Supplied material START

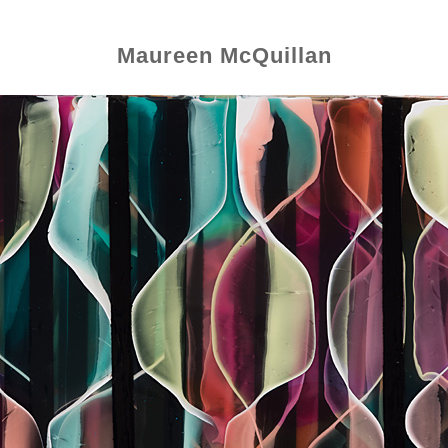
Maureen McQuillan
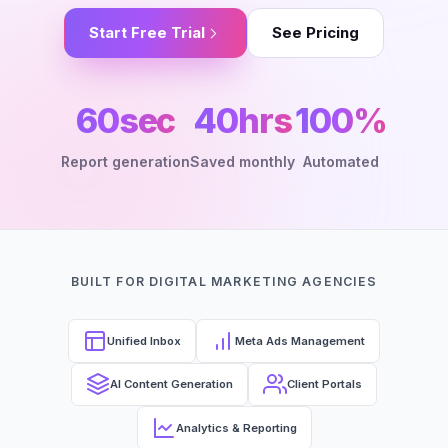
Start Free Trial
See Pricing
60sec
40hrs
100%
Report generation
Saved monthly
Automated
BUILT FOR DIGITAL MARKETING AGENCIES
Unified Inbox
Meta Ads Management
AI Content Generation
Client Portals
Analytics & Reporting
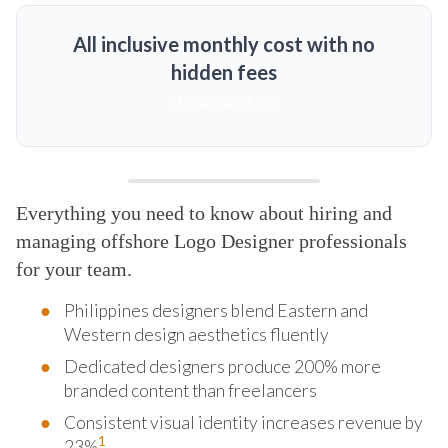
All inclusive monthly cost with no
hidden fees
MORE DETAILS
Everything you need to know about hiring and
managing offshore Logo Designer professionals
for your team.
Philippines designers blend Eastern and
Western design aesthetics fluently
Dedicated designers produce 200% more
branded content than freelancers
Consistent visual identity increases revenue by
1
23%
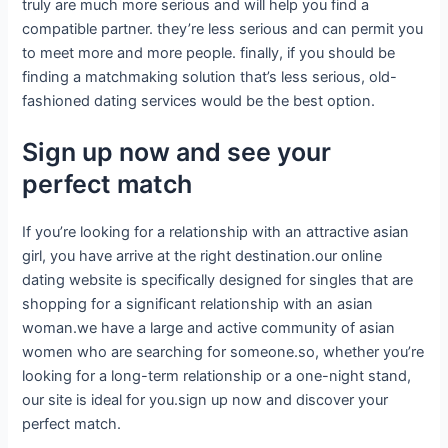
truly are much more serious and will help you find a
compatible partner. they’re less serious and can permit you
to meet more and more people. finally, if you should be
finding a matchmaking solution that’s less serious, old-
fashioned dating services would be the best option.
Sign up now and see your
perfect match
If you’re looking for a relationship with an attractive asian
girl, you have arrive at the right destination.our online
dating website is specifically designed for singles that are
shopping for a significant relationship with an asian
woman.we have a large and active community of asian
women who are searching for someone.so, whether you’re
looking for a long-term relationship or a one-night stand,
our site is ideal for you.sign up now and discover your
perfect match.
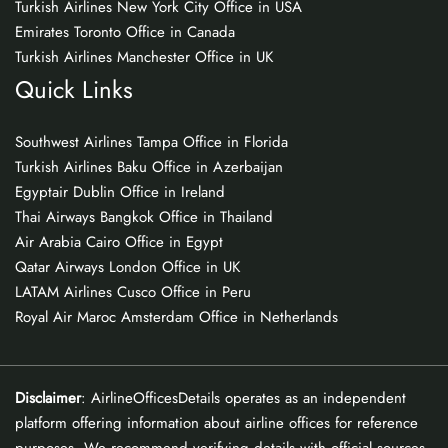
Turkish Airlines New York City Office in USA
Emirates Toronto Office in Canada
Turkish Airlines Manchester Office in UK
Quick Links
Southwest Airlines Tampa Office in Florida
Turkish Airlines Baku Office in Azerbaijan
Egyptair Dublin Office in Ireland
Thai Airways Bangkok Office in Thailand
Air Arabia Cairo Office in Egypt
Qatar Airways London Office in UK
LATAM Airlines Cusco Office in Peru
Royal Air Maroc Amsterdam Office in Netherlands
Disclaimer
: AirlineOfficesDetails operates as an independent
platform offering information about airline offices for reference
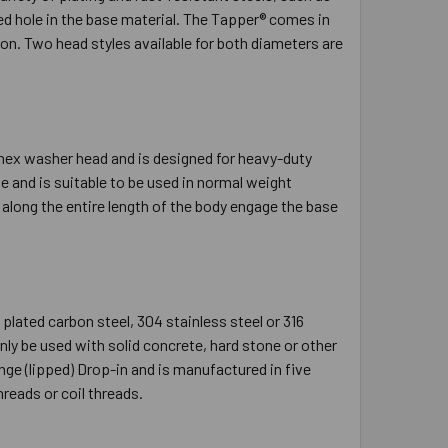
led hole in the base material. The Tapper® comes in
ion. Two head styles available for both diameters are
 hex washer head and is designed for heavy-duty
 and is suitable to be used in normal weight
s along the entire length of the body engage the base
plated carbon steel, 304 stainless steel or 316
nly be used with solid concrete, hard stone or other
ange (lipped) Drop-in and is manufactured in five
reads or coil threads.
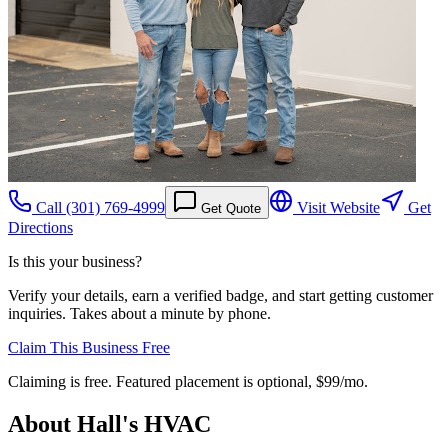
Call
(301) 769-4999
Visit Website
Get
Get Quote
Directions
Is this your business?
Verify your details, earn a verified badge, and start getting customer
inquiries. Takes about a minute by phone.
Claim This Business Free
Claiming is free. Featured placement is optional,
$99/mo
.
About
Hall's HVAC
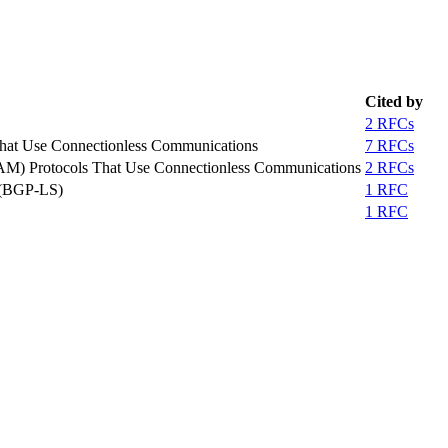
Cited by
2 RFCs
That Use Connectionless Communications
7 RFCs
OAM) Protocols That Use Connectionless Communications
2 RFCs
e (BGP-LS)
1 RFC
1 RFC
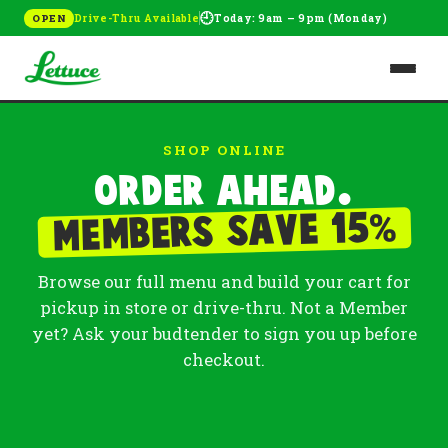
🕘
Drive-Thru Available
Today: 9am – 9pm (Monday)
OPEN
SHOP ONLINE
Order ahead.
%
Members save 15
Browse our full menu and build your cart for
pickup in store or drive-thru. Not a Member
yet? Ask your budtender to sign you up before
checkout.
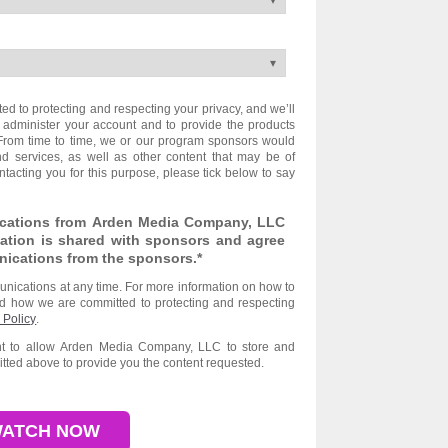
 to protecting and respecting your privacy, and we’ll
 administer your account and to provide the products
From time to time, we or our program sponsors would
nd services, as well as other content that may be of
ontacting you for this purpose, please tick below to say
ications from Arden Media Company, LLC
ation is shared with sponsors and agree
nications from the sponsors.
*
ications at any time. For more information on how to
nd how we are committed to protecting and respecting
 Policy
.
ent to allow Arden Media Company, LLC to store and
tted above to provide you the content requested.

Supplied material END

◆ Try it ◆
The copy should hold only the lines from the one with "OAM) Protocols That" through the one with "nd services, as", exactly as they stand above. Leave out the pictures.

◆ Exercise solution ◆
OAM) Protocols That Use Connectionless Communications
2 RFCs
e (BGP-LS)
1 RFC
1 RFC
🕘
Drive-Thru Available
Today: 9am – 9pm (Monday)
OPEN
SHOP ONLINE
Order ahead.
%
Members save 15
Browse our full menu and build your cart for
pickup in store or drive-thru. Not a Member
yet? Ask your budtender to sign you up before
checkout.
 to protecting and respecting your privacy, and we’ll
 administer your account and to provide the products
From time to time, we or our program sponsors would
nd services, as well as other content that may be of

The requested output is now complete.